2 | Exploração
Ao chegar a uma localização aleatória do globo, Lírio percebeu que as outras estações tinham razão: a sua roupa era desadequada àquele novo século. Assim, depois de risadas e olhares estranhos por parte de quem o via passar, o espírito da Primavera encontrou um sítio recôndito e sem movimento para, estalando de novo os dedos, atualizar a sua indumentária. As calças de ganga justas, o hoddie cor de rosa, o gorro e os sapatos com plataforma que conjurou não faziam nada para o aquecer ou arrefecer, já que o novo corpo humano de Lírio era incapaz de sentir diferenças de temperatura. Porém, as peças assentavam-lhe bem e ajudavam-no a misturar-se entre os humanos.
Depois, Lírio partiu à aventura.
Apesar de ter visitado a Terra algumas vezes entretanto, o mundo tinha mudado muito desde a última vez que ele tivera oportunidade de interagir com o plano físico. Primeiro, havia mais coisas para ver e para fazer. As cidades tinham crescido e ficado modernas, cheias de vida, sons e cores. A mobilidade era mais eficiente e rápida, à distância de um bilhete de transporte, e abundavam novas experiências gastronómicas à espera de serem desfrutadas ou atividades lúdicas para todos os gostos.
Segundo, as próprias pessoas mudaram. A atmosfera da sociedade alterou-se nos últimos séculos, levando a algo paradoxalmente dinâmico e solitário. Por todo o lado se encontrava gente, conversas e gargalhadas. Talvez houvesse mais indiferença, irritação e cansaço no ar, mas havia mais paz e abertura para o que é diferente e inovador.
Lírio não tinha passado ainda muitos minutos nesta "nova" Terra para perceber que, de todos aqueles que tinha vivenciado, este era o seu século favorito.
Enquanto turistava pelo mundo, saltando de país em país e cidade em cidade como uma criança a transpor uma pequena poça de água no seu caminho, a Primavera alternava hemisférios. Em ambas as metades, absorvia a evolução do Homem e da História que era sua testemunha, de uma maneira que a sua forma etérea não lhe permitia experienciar. Porém, enquanto no sul aproveitava para espalhar um pouco da sua essência, apagando os resquícios do trabalho de Polaris, no norte perdia-se nas maravilhas do trabalho de Bosco, o espírito do Outono.

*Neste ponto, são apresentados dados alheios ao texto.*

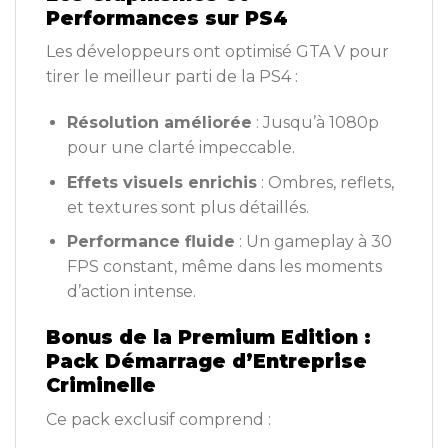
Performances sur PS4
Les développeurs ont optimisé GTA V pour
tirer le meilleur parti de la PS4 :
Résolution améliorée
: Jusqu’à 1080p
pour une clarté impeccable.
Effets visuels enrichis
: Ombres, reflets,
et textures sont plus détaillés.
Performance fluide
: Un gameplay à 30
FPS constant, même dans les moments
d’action intense.
Bonus de la Premium Edition :
Pack Démarrage d’Entreprise
Criminelle
Ce pack exclusif comprend :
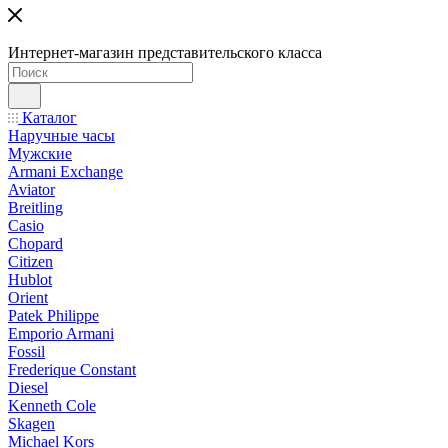
Интернет-магазин представительского класса
Каталог
Наручные часы
Мужские
Armani Exchange
Aviator
Breitling
Casio
Chopard
Citizen
Hublot
Orient
Patek Philippe
Emporio Armani
Fossil
Frederique Constant
Diesel
Kenneth Cole
Skagen
Michael Kors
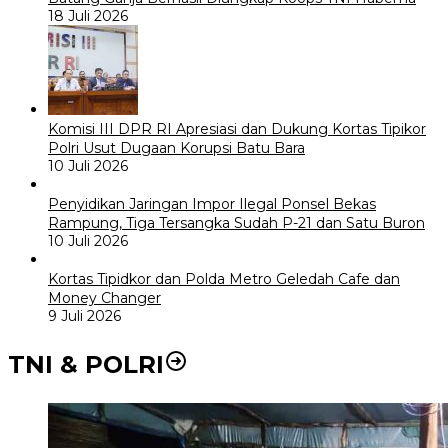
18 Juli 2026
Komisi III DPR RI Apresiasi dan Dukung Kortas Tipikor
Polri Usut Dugaan Korupsi Batu Bara
10 Juli 2026
Penyidikan Jaringan Impor Ilegal Ponsel Bekas
Rampung, Tiga Tersangka Sudah P-21 dan Satu Buron
10 Juli 2026
Kortas Tipidkor dan Polda Metro Geledah Cafe dan
Money Changer
9 Juli 2026
TNI & POLRI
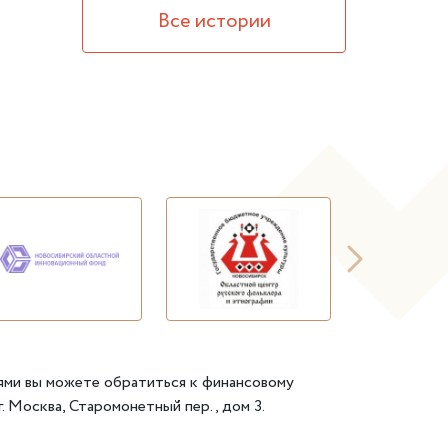
Все истории
ями вы можете обратиться к финансовому
. Москва, Старомонетный пер., дом 3.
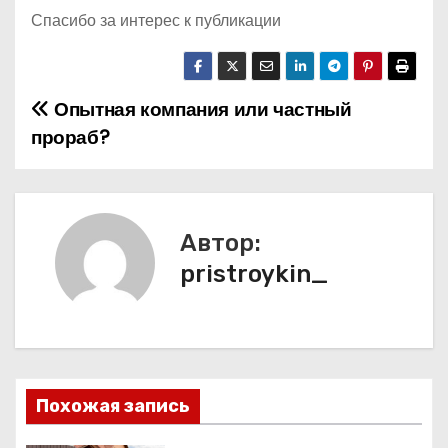
Спасибо за интерес к публикации
Опытная компания или частный
Н
прораб?
а
в
и
Автор:
pristroykin_
г
а
ц
и
Похожая запись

Era para ele admirável como Bosco geria a Natureza, mesmo com a dificuldade que as alterações climáticas acarretavam. Mesmo quando subtis, as mudanças necessárias estavam presentes, encaminhando todo um ciclo para o seu fim com a mesma mestria e delicadeza das grandes obras clássicas de música que Lírio tantas vezes ouvira nos séculos passados. Mas mesmo que o hemisfério norte estivesse envolvido pelo poder do espírito, os sinais não eram iguais em todos os locais. Cada recanto do planeta azul beijado por Bosco tinha os seus próprios sintomas de Outono, que Lírio teve o privilégio de testemunhar graças ao seu mágico estalar de dedos.
Felizmente para ele, graças à energia do cometa, não lhe era difícil principiar os sintomas de primavera no hemisfério sul enquanto admirava todo aquele espetáculo.
Pode dizer-se que a Primavera, ainda que na forma humana, correu meio mundo num só dia, aproveitando muitas das coisas boas que a modernidade tem para oferecer. Mas o equinócio de outono estava a chegar ao fim e, com ele, a experiência mundana de Lírio. Por isso, era chegada a altura de disfrutar de um prazer que nunca mudava: admirar o céu noturno.
A Terra, e tudo à sua superfície, sofria alterações constantes. O firmamento, por seu turno, era bastante estável e familiar. Havia a morte de estrelas e a rotação dos astros que alteravam as constelações visíveis a partir do solo, mas nada disso era estranho para o espírito da Primavera, que passava mais tempo entre as estrelas do que no planeta azul.
Lírio parou, à semelhança da sua primeira aparição naquele dia, numa localização aleatória. Depois inclinou a cabeça para trás, fitando o céu. A copa das árvores obstruía-lhe a visão.
Olhando em volta, a Primavera analisou o parque urbano onde se tinha materializado. Regra geral, as cidades não permitiam uma boa observação das estrelas, mas Lírio estava determinado em fazer uma comparação entre o que era capaz de identificar numa cidade, numa qualquer aldeia remota, no topo de uma montanha e num deserto. As diferenças com certeza o deixariam entretido por muito tempo.
Lírio afastou-se da árvore que o escudava do céu. Contudo, o seu olhar não se levantou muito acima do nível do solo. As estrelas eram o seu fascínio mas, naquela noite, algo diferente tinha despertado a sua curiosidade.